La chaîne C8 condamnée à 3,5 millions deuros damende.
— Louis Boyard (@LouisBoyard) February 9, 2023
Le milliardaire Bolloré a voulu me censurer.
On a Touché à Son Poste. pic.twitter.com/cFvyXCfMz1
C8 déjà condamnée plusieurs fois à cause de Cyril Hanouna
La chaîne C8 a déjà fait l'objet de plusieurs mises en demeure mais aussi de sanctions dans le cadre de faits qui se sont produits dans l'émission TPMP, comme le rappelle Radio France. Avant cette nouvelle amende, C8 avait été mise en demeure le 18 novembre 2022 par l'Arcom, en raison des propos tenus par Cyril Hanouna sur l'affaire Lola.

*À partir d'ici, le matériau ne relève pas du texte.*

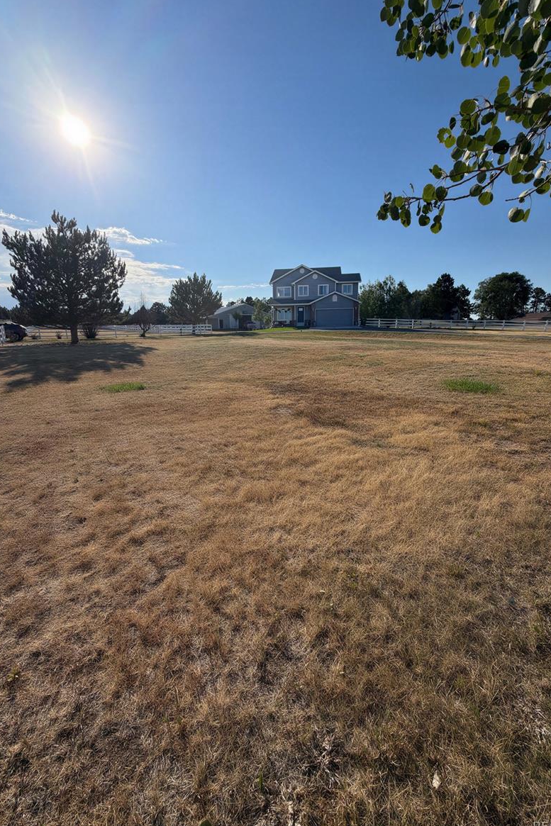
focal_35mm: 15
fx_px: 344
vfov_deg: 100.4
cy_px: 410
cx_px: 277
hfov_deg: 77.3
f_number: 2.2
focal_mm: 2.22
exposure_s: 1/1700
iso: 25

Dans son émission TPMP du 18 octobre 2022, l'animateur star de C8 avait en effet appelé plusieurs fois à des procès expéditifs en ce qui concerne les affaires de meurtres de mineurs. "Ces séquences, par leur caractère répétitif, traduisent un manquement de l'éditeur à l'obligation de traiter avec mesure une affaire judiciaire en cours", avait estimé le régulateur des médias. C8 a aussi été mise en demeure par le régulateur des médias pour des faits de publicité clandestine à deux reprises, en 2019 puis en 2022. Des faits qui s'étaient, dans les deux cas, produits dans l'émission TPMP de Cyril Hanouna.

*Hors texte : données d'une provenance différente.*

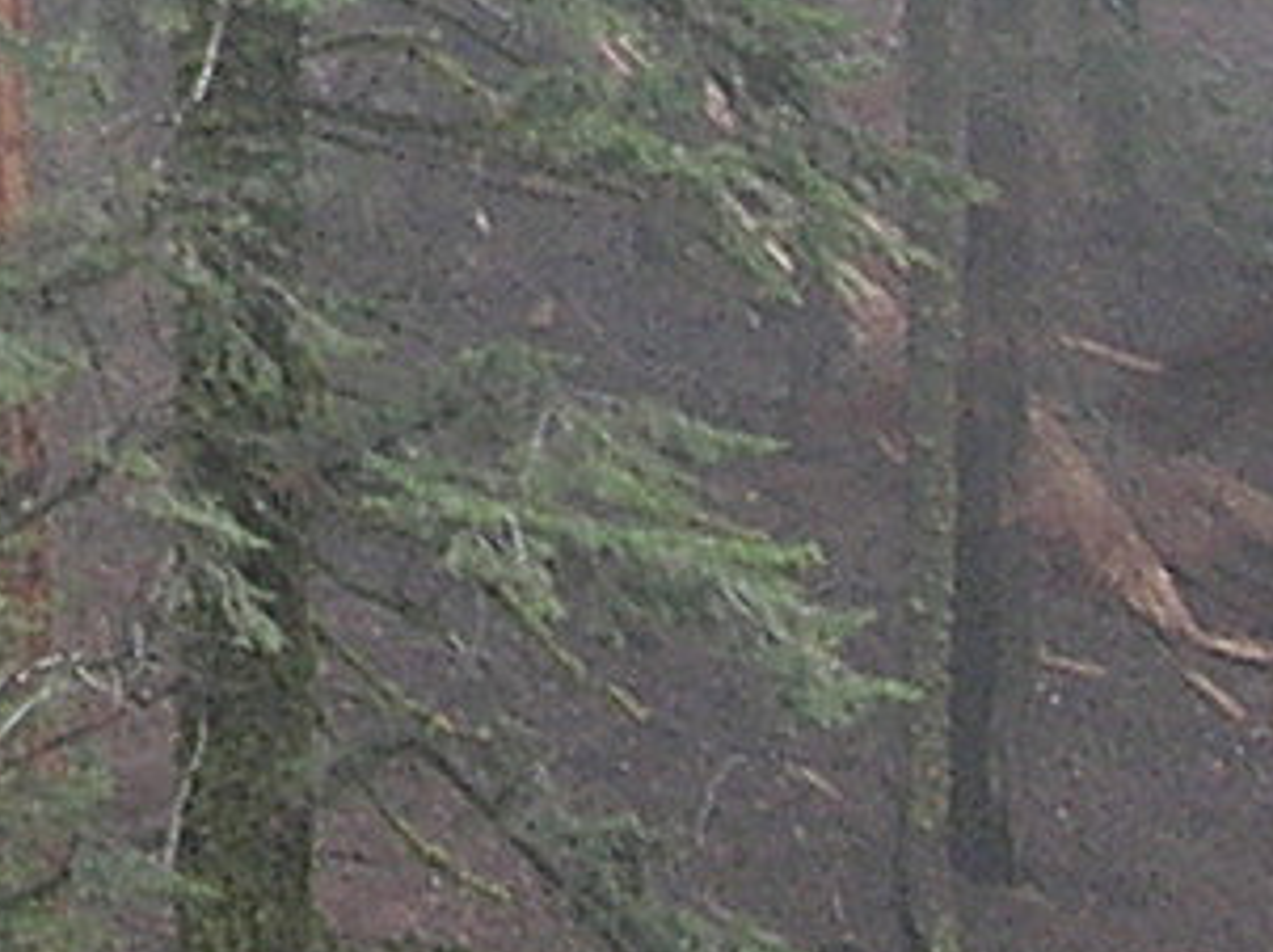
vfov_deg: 5.2
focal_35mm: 273
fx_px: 10032
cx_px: -1450
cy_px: -1824
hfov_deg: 7.0
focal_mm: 6
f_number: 2.7
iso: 50
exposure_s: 1/12.2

Surtout, C8 a déjà fait l'objet de condamnations par le CSA, ancêtre de l'Arcom, par le passé. En décembre 2016, une séquence hors antenne avait été diffusée dans TPMP, dans le cadre de la chronique de l'humoriste Jean-Luc Lemoine. Dans cet extrait, Capucine Anav, chroniqueuse de l'émission à l'époque, avait les yeux bandés, et Cyril Hanouna lui faisait toucher des endroits de son corps afin qu'elle devine de quelles parties il s'agissait. La séquence avait dérapé lorsque l'animateur lui avait fait poser la main sur son entrejambe. Le CSA avait alors condamné C8 à suspendre la publicité pour une durée de deux semaines, portant un sérieux coup aux revenus de la chaîne.

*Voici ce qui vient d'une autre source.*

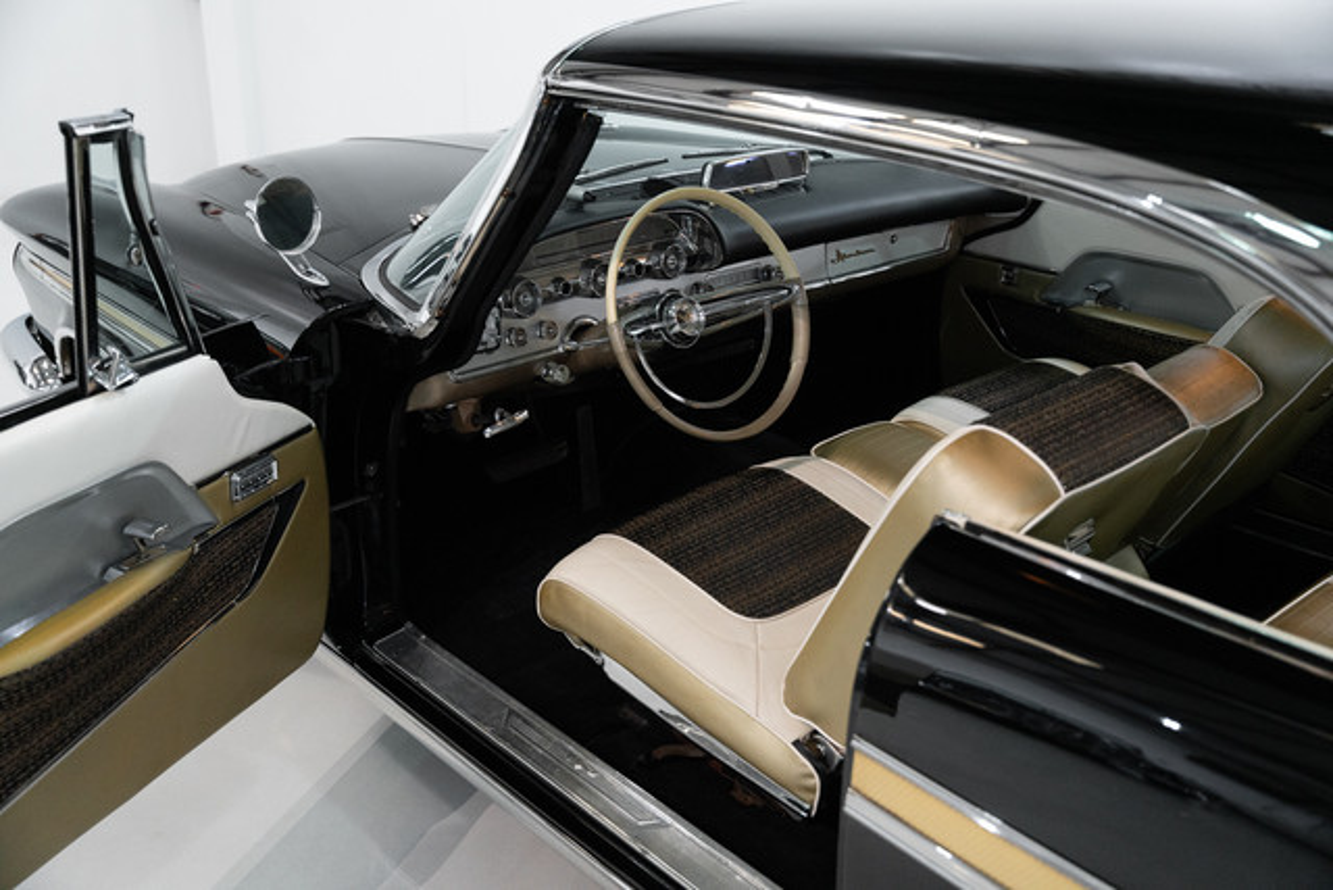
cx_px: 666
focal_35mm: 36
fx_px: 1322
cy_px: 445
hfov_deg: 53.5
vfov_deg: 37.2
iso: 2000
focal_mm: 35.7
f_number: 3.5
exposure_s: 1/125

En 2017, un canular homophobe orchestré dans une variante de TPMP avait par ailleurs valu à C8 d'être condamnée à une amende de 3 millions d'euros par le CSA. Les faits s'étaient produits dans l'émission TPMP Radio Baba, où Cyril Hanouna faisait notamment des canulars téléphoniques avec ses chroniqueurs. Lors d'un de ces canulars, le but était de piéger des hommes homosexuels par le biais d'une fausse petite annonce postée sur un site de rencontres. Lorsqu'ils appelaient le numéro laissé sur cette petite annonce, ces hommes tombaient en réalité sur Cyril Hanouna en direct dans l'émission. Pensant converser avec un utilisateur lambda de site de rencontres, ils discutaient avec l'animateur, qui n'hésitait pas à faire appel aux pires stéréotypes sur les homosexuels.
"La société C8 a gravement méconnu le principe de respect de la vie privée ainsi que son obligation de lutter contre les discriminations", avait considéré le CSA à l'époque. Comme le rapporte Le Monde, par pur hasard, c'est aussi le jeudi 9 février 2023, date de l'annonce par l'Arcom d'une nouvelle sanction pécuniaire envers C8, que la Cour européenne des droits de l'homme a débouté la chaîne au sujet de recours formulés par C8 sur deux sanctions prononcées par le CSA à son encontre : celle ayant fait suite au canular homophobe ainsi que celle portant sur le jeu malsain auquel Cyril Hanouna s'était livré avec Capucine Anav.